Lee et al. not only created geometrically complex multicellular constructs, but also utilized extrusion bioprinting for a one-step fabrication process of the construct and culture chamber (20). The group tested various geometries, including a 2D printed scaffold-free model, a single-cell 3D model and a multi-cellular 3D model, all encased in a 3D printed polycaprolactone or PDMS chamber (20). Results demonstrated lower protein absorption in PCL chamber constructs compared to platforms fabricated with PDMS, and liver function was significantly improved in 3D models compared to 2D ones (20) .

Lung-on-a-chip

One of the most common methods of entry for drugs, pathogens and other agents into the human body are the lungs.
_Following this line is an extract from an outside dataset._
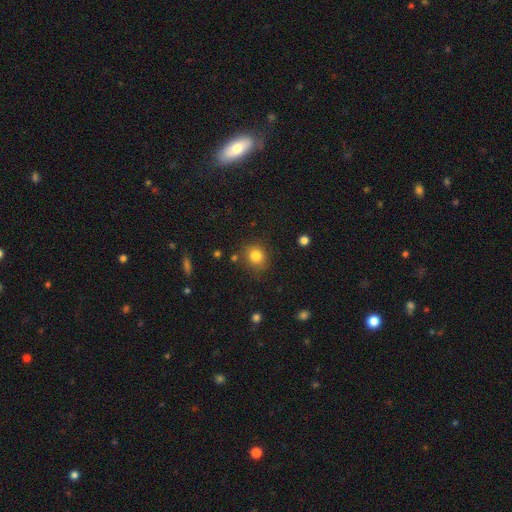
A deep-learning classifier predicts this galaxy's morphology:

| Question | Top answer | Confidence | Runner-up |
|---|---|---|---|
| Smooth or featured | smooth | 83% | star or artifact (11%) |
Modeling this process via MPS is important for studying disease pathways and to analyze the transport of aerosol based drugs (49). Most systems aim to model the epithelial-endothelial layers that create a semi-permeable barrier that separate air and fluid channels (49).

The automation of fabricating simple cell layers through biofabrication was demonstrated by Horváth et al. by printing cell-laden Matrigel layers of human alveolar epithelial type II cell line A549 and hybrid human cell line EA hy926 onto transwell culture plate inserts (23). Compared to constructs fabricated via pipetting, the cultures fabricated via extrusion bioprinting demonstrated improved uniformity and tightness of mono- and co-cultures (23). This automated fabrication process, combined with pneumatic channels and cyclic wall stretching used in Huh et al., described in Section III above, could create a truly superior model for analysis (44). Additionally, the chambers utilized in Huh et al. could be potentially bioprinted as well, creating a simplified, one-step fabrication process (44).

Nervous-system-on-a-chip

Enhanced models of the nervous system are necessary to better understand the complex neurological phenomena and to develop effective treatment for neurological disorders. Johnson et al. developed a bioprinted nervous system model through fabricated PCL microchannels with compartmentalized grease and silicone chambers and cell suspensions of rat embryonic hippocampal neurons, rat embryonic sensory neurons, rat embryonic Schwann cells and porcine kidney epithelial cells (21). These components migrated throughout the channels to form an interconnected nervous system that was used to investigate the preferential transmission of pseudorabies virus (PRV) from the cell body of PNS, CNS or the terminal site (21).

Vessels-on-chips

In vitro models focused on vascular-related diseases are integral for developing improved treatments of these diseases. Thrombosis in particular is a leading cause for morbidity and mortality from cardiovascular diseases (22). Through the commercially available Allevi (previously BioBots) platform, Zhang et al. fabricated a fibroblast laden GelMA hydrogel with endothelialized channels and induced thrombi through the infusion of blood into the model (22). Migration of cells in response to the clot and the pathology of fibrosis were analyzed with this model. To form the vascular channels, Zhang et al. utilized pluronic F127, a sacrificial material that can be washed away after fabrication (22). This model is illustrated in Figure 4 (22).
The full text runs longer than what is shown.